Prompt: Print the entire listing below word for word, excluding its pictures.
[Exercise material — start]
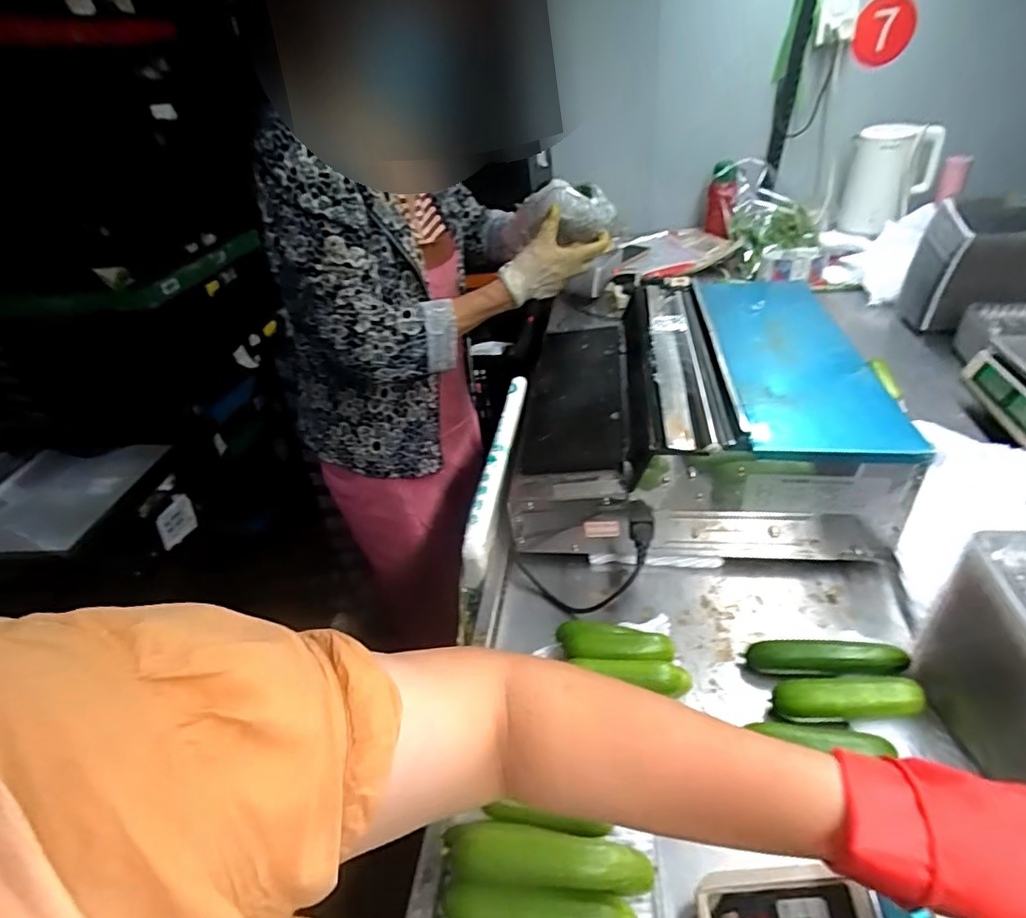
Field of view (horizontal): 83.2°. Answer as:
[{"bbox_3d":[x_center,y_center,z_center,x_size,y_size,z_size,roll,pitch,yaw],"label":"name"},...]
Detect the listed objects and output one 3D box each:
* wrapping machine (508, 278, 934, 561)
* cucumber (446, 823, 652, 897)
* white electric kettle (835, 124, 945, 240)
[{"bbox_3d":[0.245,-0.088,0.836,0.435,0.165,0.503,2,37,11],"label":"wrapping machine"},{"bbox_3d":[0.024,0.288,0.420,0.148,0.034,0.039,-1,37,8],"label":"cucumber"},{"bbox_3d":[0.946,-0.715,1.463,0.188,0.224,0.143,19,44,30],"label":"white electric kettle"}]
[Exercise material — finish]
Answer for the task:
Field of view (horizontal): 83.2°. Answer as:
[{"bbox_3d":[x_center,y_center,z_center,x_size,y_size,z_size,roll,pitch,yaw],"label":"name"},...]
Detect the listed objects and output one 3D box each:
* wrapping machine (508, 278, 934, 561)
* cucumber (446, 823, 652, 897)
* white electric kettle (835, 124, 945, 240)
[{"bbox_3d":[0.245,-0.088,0.836,0.435,0.165,0.503,2,37,11],"label":"wrapping machine"},{"bbox_3d":[0.024,0.288,0.420,0.148,0.034,0.039,-1,37,8],"label":"cucumber"},{"bbox_3d":[0.946,-0.715,1.463,0.188,0.224,0.143,19,44,30],"label":"white electric kettle"}]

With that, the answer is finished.